Verify their identity
Verify the identity of the individual making the request. If the request has been made through a third party, make sure the third party has the authority to make such a request on behalf of the individual. Verifying the individual’s identity will help you search for information on that person and will prevent you from sharing personal data with those who do not have the right to access it.
Assess the nature
Initially, review the DSAR and figure out whether the request is clear about the information sought. If you are unsure about which data you should provide, seek clarifications from the person making the request.
Organize the information
Compile the individual’s data from your databases in line with the information sought in the DSAR. The information should be compiled in a format that is easily accessible and understandable. The GDPR guidelines state that, where possible, individuals should be provided with remote access to a secure system which ensures direct access to the data requested. If an individual submits a DSAR asking for all of their data, make your response as comprehensive as possible to avoid any potential problems which may arise from non-compliance.
Review the response
Before sending a copy of the personal data you store to the individual, it may be a good idea to review the information carefully before sending it. This point is especially important where the data being sent is sensitive. The response should effectively address the DSAR and should not contain anyone else’s personal data to avoid a potential data breach.
Explain their rights
You should also provide an explanation of data protection rights in the response letter. The explanation should outline the individual's rights to lodge a complaint with the supervising authority, object to the data processing, and request rectification of their data.
Send the data
Finally, send the personal data and information sought through the DSAR within the mandated time frame. Document communications with the individual, even for verbal DSARs, so as to ensure legal compliance.
Challenges involved in responding to DSARs
Responding to DSARs sounds simple, but is becoming a huge task, particularly for small and medium businesses. This is because there has been an enormous growth in the amount of data being collected and processed.

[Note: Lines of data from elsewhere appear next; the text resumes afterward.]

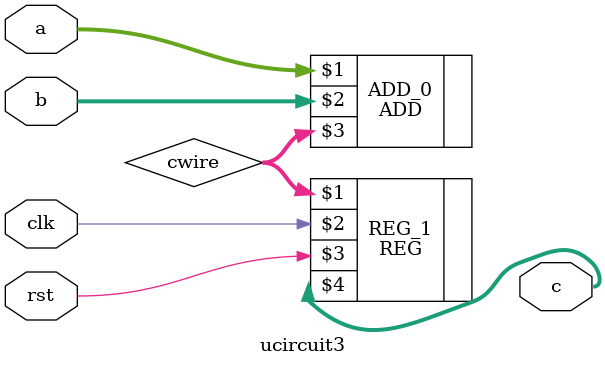
<source format=v>
module ucircuit3(clk, rst, a, b, c);

	input clk, rst;
	input [31:0] a;
	input [15:0] b;
	output [7:0] c;
	wire [7:0] cwire;

	ADD #(8)ADD_0(a, b, cwire);
	REG #(8)REG_1(cwire, clk, rst, c);

endmodule


</source>
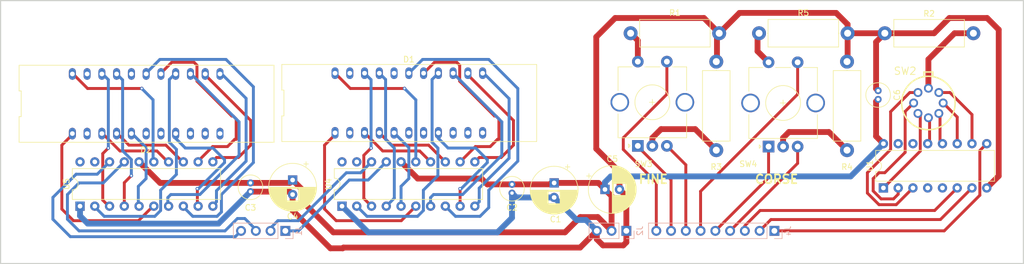
<source format=kicad_pcb>
(kicad_pcb
	(version 20240108)
	(generator "pcbnew")
	(generator_version "8.0")
	(general
		(thickness 1.6)
		(legacy_teardrops no)
	)
	(paper "A4")
	(layers
		(0 "F.Cu" signal)
		(31 "B.Cu" signal)
		(32 "B.Adhes" user "B.Adhesive")
		(33 "F.Adhes" user "F.Adhesive")
		(34 "B.Paste" user)
		(35 "F.Paste" user)
		(36 "B.SilkS" user "B.Silkscreen")
		(37 "F.SilkS" user "F.Silkscreen")
		(38 "B.Mask" user)
		(39 "F.Mask" user)
		(40 "Dwgs.User" user "User.Drawings")
		(41 "Cmts.User" user "User.Comments")
		(42 "Eco1.User" user "User.Eco1")
		(43 "Eco2.User" user "User.Eco2")
		(44 "Edge.Cuts" user)
		(45 "Margin" user)
		(46 "B.CrtYd" user "B.Courtyard")
		(47 "F.CrtYd" user "F.Courtyard")
		(48 "B.Fab" user)
		(49 "F.Fab" user)
		(50 "User.1" user)
		(51 "User.2" user)
		(52 "User.3" user)
		(53 "User.4" user)
		(54 "User.5" user)
		(55 "User.6" user)
		(56 "User.7" user)
		(57 "User.8" user)
		(58 "User.9" user)
	)
	(setup
		(stackup
			(layer "F.SilkS"
				(type "Top Silk Screen")
			)
			(layer "F.Paste"
				(type "Top Solder Paste")
			)
			(layer "F.Mask"
				(type "Top Solder Mask")
				(thickness 0.01)
			)
			(layer "F.Cu"
				(type "copper")
				(thickness 0.035)
			)
			(layer "dielectric 1"
				(type "core")
				(thickness 1.51)
				(material "FR4")
				(epsilon_r 4.5)
				(loss_tangent 0.02)
			)
			(layer "B.Cu"
				(type "copper")
				(thickness 0.035)
			)
			(layer "B.Mask"
				(type "Bottom Solder Mask")
				(thickness 0.01)
			)
			(layer "B.Paste"
				(type "Bottom Solder Paste")
			)
			(layer "B.SilkS"
				(type "Bottom Silk Screen")
			)
			(copper_finish "None")
			(dielectric_constraints no)
		)
		(pad_to_mask_clearance 0)
		(allow_soldermask_bridges_in_footprints no)
		(pcbplotparams
			(layerselection 0x00010fc_ffffffff)
			(plot_on_all_layers_selection 0x0000000_00000000)
			(disableapertmacros no)
			(usegerberextensions no)
			(usegerberattributes yes)
			(usegerberadvancedattributes yes)
			(creategerberjobfile yes)
			(dashed_line_dash_ratio 12.000000)
			(dashed_line_gap_ratio 3.000000)
			(svgprecision 4)
			(plotframeref no)
			(viasonmask no)
			(mode 1)
			(useauxorigin no)
			(hpglpennumber 1)
			(hpglpenspeed 20)
			(hpglpendiameter 15.000000)
			(pdf_front_fp_property_popups yes)
			(pdf_back_fp_property_popups yes)
			(dxfpolygonmode yes)
			(dxfimperialunits yes)
			(dxfusepcbnewfont yes)
			(psnegative no)
			(psa4output no)
			(plotreference yes)
			(plotvalue yes)
			(plotfptext yes)
			(plotinvisibletext no)
			(sketchpadsonfab no)
			(subtractmaskfromsilk no)
			(outputformat 1)
			(mirror no)
			(drillshape 1)
			(scaleselection 1)
			(outputdirectory "")
		)
	)
	(net 0 "")
	(net 1 "VDD")
	(net 2 "GND")
	(net 3 "/D1_SEG1")
	(net 4 "/D1_SEG5")
	(net 5 "/D1_GRID6")
	(net 6 "/D1_GRID5")
	(net 7 "/D1_GRID1")
	(net 8 "/D1_GRID3")
	(net 9 "/D1_GRID2")
	(net 10 "/D1_SEG4")
	(net 11 "/D1_SEG3")
	(net 12 "/D1_SEG6")
	(net 13 "/D1_GRID4")
	(net 14 "/D1_SEG7")
	(net 15 "/D1_SEG8")
	(net 16 "/D1_SEG2")
	(net 17 "/D2_GRID4")
	(net 18 "/D2_SEG3")
	(net 19 "/D2_SEG6")
	(net 20 "/D2_GRID6")
	(net 21 "/D2_GRID3")
	(net 22 "/D2_SEG7")
	(net 23 "/D2_GRID1")
	(net 24 "/D2_SEG8")
	(net 25 "/D2_GRID2")
	(net 26 "/D2_SEG1")
	(net 27 "/D2_SEG2")
	(net 28 "/D2_GRID5")
	(net 29 "/D2_SEG5")
	(net 30 "/D2_SEG4")
	(net 31 "/D1_DIO")
	(net 32 "/D2_DIO")
	(net 33 "/D2_CLK")
	(net 34 "/D1_CLK")
	(net 35 "/rotaryEI_B")
	(net 36 "/rotaryEO_B")
	(net 37 "/RSWO_2")
	(net 38 "/rotaryEO_A")
	(net 39 "/rotaryEI_A")
	(net 40 "/RSWO_1")
	(net 41 "/RSWO_3")
	(net 42 "Net-(R2-Pad2)")
	(net 43 "Net-(R3-Pad2)")
	(net 44 "Net-(R4-Pad2)")
	(net 45 "/RSW_5")
	(net 46 "/RSW_4")
	(net 47 "/RSW_2")
	(net 48 "/RSW_3")
	(net 49 "/RSW_1")
	(net 50 "/RSW_7")
	(net 51 "/RSW_6")
	(net 52 "unconnected-(U1-I7-Pad4)")
	(net 53 "unconnected-(U1-EI-Pad5)")
	(net 54 "unconnected-(U1-EO-Pad15)")
	(net 55 "unconnected-(U1-GS-Pad14)")
	(net 56 "unconnected-(U4-K1-Pad19)")
	(net 57 "unconnected-(U4-K2-Pad20)")
	(net 58 "unconnected-(U5-K2-Pad20)")
	(net 59 "unconnected-(U5-K1-Pad19)")
	(net 60 "/BUTTON_1")
	(net 61 "/BUTTON_2")
	(net 62 "Net-(R1-Pad2)")
	(net 63 "Net-(R5-Pad2)")
	(footprint "Package_DIP:DIP-16_W7.62mm" (layer "F.Cu") (at 231.16 119.74 90))
	(footprint "Package_DIP:DIP-20_W7.62mm" (layer "F.Cu") (at 138 122.875 90))
	(footprint "Resistor_THT:R_Axial_DIN0414_L11.9mm_D4.5mm_P15.24mm_Horizontal" (layer "F.Cu") (at 202.4 98 -90))
	(footprint "Capacitor_THT:CP_Radial_D8.0mm_P2.50mm" (layer "F.Cu") (at 183.25 120))
	(footprint "Capacitor_THT:C_Radial_D4.0mm_H5.0mm_P1.50mm" (layer "F.Cu") (at 122.25 118.875 -90))
	(footprint "Capacitor_THT:CP_Radial_D8.0mm_P2.50mm" (layer "F.Cu") (at 174.5 118.875 -90))
	(footprint "Rotary_Encoder:RotaryEncoder_Alps_EC11E-Switch_Vertical_H20mm_CircularMountingHoles" (layer "F.Cu") (at 188.9 112.5 90))
	(footprint "Capacitor_THT:C_Radial_D4.0mm_H5.0mm_P1.50mm" (layer "F.Cu") (at 230.25 103 -90))
	(footprint "Capacitor_THT:C_Radial_D4.0mm_H5.0mm_P1.50mm" (layer "F.Cu") (at 167.25 119.125 -90))
	(footprint "Resistor_THT:R_Axial_DIN0414_L11.9mm_D4.5mm_P15.24mm_Horizontal" (layer "F.Cu") (at 202.9 93.12 180))
	(footprint "radio_footprints:FJ3661AH-DIP22" (layer "F.Cu") (at 104.3 105.255))
	(footprint "Rotary_Encoder:RotaryEncoder_Alps_EC11E-Switch_Vertical_H20mm_CircularMountingHoles" (layer "F.Cu") (at 211.4 112.62 90))
	(footprint "radio_footprints:SW-TH_RS-08-300-150GF" (layer "F.Cu") (at 238.9 105.12))
	(footprint "Resistor_THT:R_Axial_DIN0414_L11.9mm_D4.5mm_P15.24mm_Horizontal" (layer "F.Cu") (at 231.4 93.12))
	(footprint "Capacitor_THT:CP_Radial_D8.0mm_P2.50mm" (layer "F.Cu") (at 129.5 118.375 -90))
	(footprint "Resistor_THT:R_Axial_DIN0414_L11.9mm_D4.5mm_P15.24mm_Horizontal" (layer "F.Cu") (at 225 93.12 180))
	(footprint "Resistor_THT:R_Axial_DIN0414_L11.9mm_D4.5mm_P15.24mm_Horizontal" (layer "F.Cu") (at 224.9 98 -90))
	(footprint "Package_DIP:DIP-20_W7.62mm"
		(layer "F.Cu")
		(uuid "f3dbf171-3732-4b5f-bae0-5bfd731a6745")
		(at 92.92 122.875 90)
		(descr "20-lead though-hole mounted DIP package, row spacing 7.62 mm (300 mils)")
		(tags "THT DIP DIL PDIP 2.54mm 7.62mm 300mil")
		(property "Reference" "U5"
			(at 3.81 -2.33 90)
			(layer "F.SilkS")
			(uuid "c03da8b3-ec43-4e99-a9d8-ae86b5bce9eb")
			(effects
				(font
					(size 1 1)
					(thickness 0.15)
				)
			)
		)
		(property "Value" "TM1637"
			(at 3.81 25.19 90)
			(layer "F.Fab")
			(uuid "9a72b175-0cba-4d4f-8b1f-20dce94c9f02")
			(effects
				(font
					(size 1 1)
					(thickness 0.15)
				)
			)
		)
		(property "Footprint" "Package_DIP:DIP-20_W7.62mm"
			(at 0 0 90)
			(unlocked yes)
			(layer "F.Fab")
			(hide yes)
			(uuid "ff55b3e3-ad0c-4625-90cb-846b78ef82a9")
			(effects
				(font
					(size 1.27 1.27)
					(thickness 0.15)
				)
			)
		)
		(property "Datasheet" "https://m5stack.oss-cn-shenzhen.aliyuncs.com/resource/docs/datasheet/unit/digi_clock/TM1637.pdf"
			(at 0 0 90)
			(unlocked yes)
			(layer "F.Fab")
			(hide yes)
			(uuid "3547ffca-acc0-4834-a83e-19b23a13ab08")
			(effects
				(font
					(size 1.27 1.27)
					(thickness 0.15)
				)
			)
		)
		(property "Description" "7 Segment display driver 6 digit"
			(at 0 0 90)
			(unlocked yes)
			(layer "F.Fab")
			(hide yes)
			(uuid "c1c005b4-7916-4c36-9484-d055ff519ce1")
			(effects
				(font
					(size 1.27 1.27)
					(thickness 0.15)
				)
			)
		)
		(property ki_fp_filters "Package_DIP:DIP-20_W7.62mm Package_SO:SOP-20_7.5x12.8mm_P1.27mm")
		(path "/bb9a1652-d7cf-4506-8f36-ca4aac441c8b")
		(sheetname "Root")
		(sheetfile "flight-sim-radio.kicad_sch")
		(attr through_hole)
		(fp_line
			(start 6.46 -1.33)
			(end 4.81 -1.33)
			(stroke
				(width 0.12)
				(type solid)
			)
			(layer "F.SilkS")
			(uuid "402e0745-2264-49b5-b6df-f0ce77af2577")
		)
		(fp_line
			(start 2.81 -1.33)
			(end 1.16 -1.33)
			(stroke
				(width 0.12)
				(type solid)
			)
			(layer "F.SilkS")
			(uuid "3ded90ef-365c-40e7-a751-17cb12c618c1")
		)
		(fp_line
			(start 1.16 -1.33)
			(end 1.16 24.19)
			(stroke
				(width 0.12)
				(type solid)
			)
			(layer "F.SilkS")
			(uuid "25f99660-664a-44f2-87c2-5e943f0b0c14")
		)
		(fp_line
			(start 6.46 24.19)
			(end 6.46 -1.33)
			(stroke
				(width 0.12)
				(type solid)
			)
			(layer "F.SilkS")
			(uuid "0baa7abb-ea36-41f4-bb44-58c3dfb33cd4")
		)
		(fp_line
			(start 1.16 24.19)
			(end 6.46 24.19)
			(stroke
				(width 0.12)
				(type solid)
			)
			(layer "F.SilkS")
			(uuid "ffa5fbe3-2fc8-4aa0-aa9f-bd1b1c9be17b")
		)
		(fp_arc
			(start 4.81 -1.33)
			(mid 3.81 -0.33)
			(end 2.81 -1.33)
			(stroke
				(width 0.12)
				(type solid)
			)
			(layer "F.SilkS")
			(uuid "9c0468a9-9528-408c-b582-4c1058e57fc2")
		)
		(fp_line
			(start 8.7 -1.55)
			(end -1.1 -1.55)
			(stroke
				(width 0.05)
				(type solid)
			)
			(layer "F.CrtYd")
			(uuid "36a1169a-6c38-457b-8b74-9c3dbc4db2fd")
		)
		(fp_line
			(start -1.1 -1.55)
			(end -1.1 24.4)
			(stroke
				(width 0.05)
				(type solid)
			)
			(layer "F.CrtYd")
			(uuid "ef222133-0de6-4831-9cf1-2f800affc224")
		)
		(fp_line
			(start 8.7 24.4)
			(end 8.7 -1.55)
			(stroke
				(width 0.05)
				(type solid)
			)
			(layer "F.CrtYd")
			(uuid "dd1f3398-f183-4c44-808f-404f2863486f")
		)
		(fp_line
			(start -1.1 24.4)
			(end 8.7 24.4)
			(stroke
				(width 0.05)
				(type solid)
			)
			(layer "F.CrtYd")
			(uuid "2104f1e4-b1ad-462d-91e7-f0a8fe5a51c1")
		)
		(fp_line
			(start 6.985 -1.27)
			(end 6.985 24.13)
			(stroke
				(width 0.1)
				(type solid)
			)
			(layer "F.Fab")
			(uuid "c1ac7157-7089-45e7-9ce8-ecb126ea8bd2")
		)
		(fp_line
			(start 1.635 -1.27)
			(end 6.985 -1.27)
			(stroke
				(width 0.1)
				(type solid)
			)
			(layer "F.Fab")
			(uuid "337c8679-bb25-41e6-aa21-7ac62ff7b505")
		)
		(fp_line
			(start 0.635 -0.27)
			(end 1.635 -1.27)
			(stroke
				(width 0.1)
				(type solid)
			)
			(layer "F.Fab")
			(uuid "f25d0237-57e9-4bc1-a6c1-e5d5c0e2d5b6")
		)
		(fp_line
			(start 6.985 24.13)
			(end 0.635 24.13)
			(stroke
				(width 0.1)
				(type solid)
			)
			(layer "F.Fab")
			(uuid "9d89b7d1-bc85-4920-a3ef-879f176760b2")
		)
		(fp_line
			(start 0.635 24.13)
			(end 0.635 -0.27)
			(stroke
				(width 0.1)
				(type solid)
			)
			(layer "F.Fab")
			(uuid "88fbbbb3-ec67-4454-8e85-f11509e6216e")
		)
		(fp_text user "${REFERENCE}"
			(at 3.81 11.43 90)
			(layer "F.Fab")
			(uuid "f9a84959-e69a-4f5c-889a-2dc5cc11ad70")
			(effects
				(font
					(size 1 1)
					(thickness 0.15)
				)
			)
		)
		(pad "1" thru_hole rect
			(at 0 0 90)
			(size 1.6 1.6)
			(drill 0.8)
			(layers "*.Cu" "*.Mask")
			(remove_unused_layers no)
			(net 2 "GND")
			(pinfunction "GND")
			(pintype "power_in")
			(uuid "c2eeda5d-cc11-41be-9af6-3d595240bd29")
		)
		(pad "2" thru_hole oval
			(at 0 2.54 90)
			(size 1.6 1.6)
			(drill 0.8)
			(layers "*.Cu" "*.Mask")
			(remove_unused_layers no)
			(net 26 "/D2_SEG1")
			(pinfunction "SEG1")
			(pintype "output")
			(uuid "2fab2172-0a56-4209-9873-85c7221fc9e5")
		)
		(pad "3" thru_hole oval
			(at 0 5.08 90)
			(size 1.6 1.6)
			(drill 0.8)
			(layers "*.Cu" "*.Mask")
			(remove_unused_layers no)
			(net 27 "/D2_SEG2")
			(pinfunction "SEG2")
			(pintype "output")
			(uuid "ed58f31e-ea96-47d1-a9f5-f82a758e1ff0")
		)
		(pad "4" thru_hole oval
			(at 0 7.62 90)
			(size 1.6 1.6)
			(drill 0.8)
			(layers "*.Cu" "*.Mask")
			(remove_unused_layers no)
			(net 18 "/D2_SEG3")
			(pinfunction "SEG3")
			(pintype "output")
			(uuid "de196990-d563-489a-af75-613f75248486")
		)
		(pad "5" thru_hole oval
			(at 0 10.16 90)
			(size 1.6 1.6)
			(drill 0.8)
			(layers "*.Cu" "*.Mask")
			(remove_unused_layers no)
			(net 30 "/D2_SEG4")
			(pinfunction "SEG4")
			(pintype "output")
			(uuid "df4f9cad-5e8d-4bb5-8dc5-eb1839503072")
		)
		(pad "6" thru_hole oval
			(at 0 12.7 90)
			(size 1.6 1.6)
			(drill 0.8)
			(layers "*.Cu" "*.Mask")
			(remove_unused_layers no)
			(net 29 "/D2_SEG5")
			(pinfunction "SEG5")
			(pintype "output")
			(uuid "d31dc9bf-8e05-4b4b-b105-b0754e1a8554")
		)
		(pad "7" thru_hole oval
			(at 0 15.24 90)
			(size 1.6 1.6)
			(drill 0.8)
			(layers "*.Cu" "*.Mask")
			(remove_unused_layers no)
			(net 19 "/D2_SEG6")
			(pinfunction "SEG6")
			(pintype "output")
			(uuid "3b20de12-ae39-4e6b-a0d2-03d6396b282e")
		)
		(pad "8" thru_hole oval
			(at 0 17.78 90)
			(size 1.6 1.6)
			(drill 0.8)
			(layers "*.Cu" "*.Mask")
			(remove_unused_layers no)
			(net 22 "/D2_SEG7")
			(pinfunction "SEG7")
			(pintype "output")
			(uuid "2e90a1ed-a8ef-445d-a40f-7e8b5e55161c")
		)
		(pad "9" thru_hole oval
			(at 0 20.32 90)
			(size 1.6 1.6)
			(drill 0.8)
			(layers "*.Cu" "*.Mask")
			(remove_unused_layers no)
			(net 24 "/D2_SEG8")
			(pinfunction "SEG8")
			(pintype "output")
			(uuid "a81acc3e-3e78-4ef7-91ef-681f39a54208")
		)
		(pad "10" thru_hole oval
			(at 0 22.86 90)
			(size 1.6 1.6)
			(drill 0.8)
			(layers "*.Cu" "*.Mask")
			(remove_unused_layers no)
			(net 20 "/D2_GRID6")
			(pinfunction "GRID6")
			(pintype "output")
			(uuid "1e62f0b5-23b3-477d-9bbb-12c09b576405")
		)
		(pad "11" thru_hole oval
			(at 7.62 22.86 90)
			(size 1.6 1.6)
			(drill 0.8)
			(layers "*.Cu" "*.Mask")
			(remove_unused_layers no)
			(net 28 "/D2_GRID5")
			(pinfunction "GRID5")
			(pintype "output")
			(uuid "e03a1f60-56e1-4f1b-aa3
... [85861 chars truncated]
</source>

Dealing with a large number of requests in a short time frame — sorting through the personal data, collating, reviewing, and sending it — leads to significant administrative costs and swallows up a lot of resources.
As DSARs are the most frequent form of data protection complaint, responding effectively is becoming challenging for all sizes of organizations. As such, handling DSARs requires a robust process in place through which you are able to sort the information, understand how the personal data is being processed, and prepare a response within the deadline.